Pop-up never showed up. It was blocked and kept making noise with notification to unblock it which I ignored. Very persistent. That scene isn't in that screenplay. Instead is a much longer, lees interesting scene I don't recall being in the movie that focuses on the audience and Kane's reactions to the tepid applause. That doesn't mean the scene in the movie wasn't written out, just it was probably added after shooting started.
Reading the early part of the early screenplay, it is very cinematic.

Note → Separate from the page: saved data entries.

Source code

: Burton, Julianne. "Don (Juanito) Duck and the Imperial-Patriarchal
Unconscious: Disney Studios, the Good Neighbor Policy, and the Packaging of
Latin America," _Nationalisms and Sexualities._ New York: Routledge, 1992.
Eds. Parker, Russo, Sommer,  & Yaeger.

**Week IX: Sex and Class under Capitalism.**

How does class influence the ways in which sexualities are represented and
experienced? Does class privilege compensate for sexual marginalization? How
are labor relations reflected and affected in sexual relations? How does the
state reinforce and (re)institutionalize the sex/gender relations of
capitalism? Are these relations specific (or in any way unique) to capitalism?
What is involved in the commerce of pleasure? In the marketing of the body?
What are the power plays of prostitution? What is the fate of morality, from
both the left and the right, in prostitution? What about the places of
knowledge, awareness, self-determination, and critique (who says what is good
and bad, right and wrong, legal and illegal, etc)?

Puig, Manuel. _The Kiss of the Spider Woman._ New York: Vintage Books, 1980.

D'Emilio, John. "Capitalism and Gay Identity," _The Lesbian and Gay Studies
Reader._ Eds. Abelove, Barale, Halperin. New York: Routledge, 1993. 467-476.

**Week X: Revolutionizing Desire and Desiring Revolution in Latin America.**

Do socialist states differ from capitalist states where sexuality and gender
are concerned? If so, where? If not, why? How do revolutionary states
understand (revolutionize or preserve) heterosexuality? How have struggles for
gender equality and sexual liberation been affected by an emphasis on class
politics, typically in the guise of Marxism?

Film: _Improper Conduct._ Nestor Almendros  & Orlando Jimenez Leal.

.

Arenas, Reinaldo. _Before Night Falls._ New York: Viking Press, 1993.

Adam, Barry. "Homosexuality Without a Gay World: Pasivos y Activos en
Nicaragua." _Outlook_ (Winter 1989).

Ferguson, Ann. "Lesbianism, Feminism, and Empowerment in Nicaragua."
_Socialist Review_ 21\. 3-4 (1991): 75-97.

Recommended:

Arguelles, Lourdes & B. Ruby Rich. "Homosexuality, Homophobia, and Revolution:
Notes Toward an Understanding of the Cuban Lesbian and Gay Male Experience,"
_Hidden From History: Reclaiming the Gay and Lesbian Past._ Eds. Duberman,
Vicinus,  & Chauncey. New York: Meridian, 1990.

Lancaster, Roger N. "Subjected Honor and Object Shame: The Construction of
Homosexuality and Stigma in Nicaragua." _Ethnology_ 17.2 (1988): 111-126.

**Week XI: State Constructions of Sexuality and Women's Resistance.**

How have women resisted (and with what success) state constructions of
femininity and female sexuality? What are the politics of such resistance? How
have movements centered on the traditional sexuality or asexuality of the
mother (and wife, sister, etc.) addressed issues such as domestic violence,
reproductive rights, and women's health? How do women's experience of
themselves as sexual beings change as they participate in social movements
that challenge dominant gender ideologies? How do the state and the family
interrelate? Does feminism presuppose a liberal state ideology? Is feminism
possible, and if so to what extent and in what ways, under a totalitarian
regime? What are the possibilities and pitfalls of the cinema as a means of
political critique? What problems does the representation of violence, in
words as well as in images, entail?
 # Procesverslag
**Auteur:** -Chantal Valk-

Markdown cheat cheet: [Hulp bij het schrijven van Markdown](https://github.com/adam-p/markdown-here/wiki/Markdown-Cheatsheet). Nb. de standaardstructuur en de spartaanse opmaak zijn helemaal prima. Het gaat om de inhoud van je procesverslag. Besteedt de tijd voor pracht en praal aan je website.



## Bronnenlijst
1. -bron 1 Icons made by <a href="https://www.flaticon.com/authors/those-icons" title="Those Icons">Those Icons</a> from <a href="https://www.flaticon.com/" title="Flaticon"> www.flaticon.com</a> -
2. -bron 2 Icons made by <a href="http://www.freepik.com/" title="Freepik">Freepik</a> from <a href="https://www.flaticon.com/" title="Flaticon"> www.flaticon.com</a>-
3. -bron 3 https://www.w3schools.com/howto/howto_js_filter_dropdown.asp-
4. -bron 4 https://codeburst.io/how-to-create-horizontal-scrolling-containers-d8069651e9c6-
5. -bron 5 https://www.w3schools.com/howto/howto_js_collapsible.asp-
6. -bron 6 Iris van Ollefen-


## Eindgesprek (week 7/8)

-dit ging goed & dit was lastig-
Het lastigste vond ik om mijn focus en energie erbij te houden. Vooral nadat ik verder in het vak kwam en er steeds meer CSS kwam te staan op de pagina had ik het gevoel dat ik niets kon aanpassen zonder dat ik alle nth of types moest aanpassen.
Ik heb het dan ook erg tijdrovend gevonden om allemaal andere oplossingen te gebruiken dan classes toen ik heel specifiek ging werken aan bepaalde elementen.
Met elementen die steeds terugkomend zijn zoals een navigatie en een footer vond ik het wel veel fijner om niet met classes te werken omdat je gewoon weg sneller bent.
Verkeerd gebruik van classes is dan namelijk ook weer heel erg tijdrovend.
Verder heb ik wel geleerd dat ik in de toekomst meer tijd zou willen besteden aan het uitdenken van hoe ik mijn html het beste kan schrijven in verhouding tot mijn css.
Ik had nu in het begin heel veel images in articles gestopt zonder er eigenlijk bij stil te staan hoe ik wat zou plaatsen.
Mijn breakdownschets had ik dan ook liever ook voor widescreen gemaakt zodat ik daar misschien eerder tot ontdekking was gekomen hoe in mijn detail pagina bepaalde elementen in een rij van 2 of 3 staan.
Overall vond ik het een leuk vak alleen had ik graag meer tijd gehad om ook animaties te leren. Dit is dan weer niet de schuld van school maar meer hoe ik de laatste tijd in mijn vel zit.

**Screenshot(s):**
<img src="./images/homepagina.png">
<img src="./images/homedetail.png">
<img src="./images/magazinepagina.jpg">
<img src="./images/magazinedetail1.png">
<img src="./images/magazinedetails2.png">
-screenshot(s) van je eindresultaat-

Reading vaeious sources about who wrote Citizen Kane is like that movie, Rashomon, what is truth? Every source tells it differently. Below is an excerpt from the Writers Guild West:
• Welles drew from his personal life for the script, and Mankiewicz drew from publishing tycoon William Randolph Hearst's life, to flesh out the character of Charles Foster Kane. It was long rumored that what enraged Hearst most was the use of the word “Rosebud,” which some have claimed was Hearst's nickname for his mistress Marion Davies' private parts. –multiple sources
• Mankiewicz wrote the first draft of the screenplay in about six weeks, and wrote much of his work from a hospital bed. –IMDB
• Budd Schulberg on Mankiewicz: “Mankiewicz claimed credit for the concept, and in truth had talked to my father, the producer B. P. Schulberg, about doing a film on William Randolph Hearst before Welles's dramatic arrival in Hollywood.” –
The New York Times, “The Kane Mutiny,” 5/1/2005
• Schulberg: “Welles rewrote scenes to define Kane as less a monster than a many-faceted public relations genius, as creative as he is finally self-destructive.” –
The New York Times, “The Kane Mutiny,” 5/1/2005
• Welles claimed that William Randolph Hearst was not the only inspiration for Kane. Among others, Chicago financier Harold Fowler McCormick was also a model for the character, in particular his promotion of his mistress and second wife, Polish opera singer Ganna Walska, who was considered a dreadful singer, despite the thousands of dollars McCormick paid out for her musical training. Another model was Samuel Insull, a Chicago utilities magnate and one of the founders of General Electric, who built what is now the Lyric Opera of Chicago for his singer/mistress. Howard Hughes was reported to be yet another model for the character, as was
Time magazine founder Henry Luce. –multiple sources
Me again:
It is well known that the scene of Kane's childhood resembles Welles' childhood, not Hearst's, as Welles lost both parents in his youth as happens to Kane.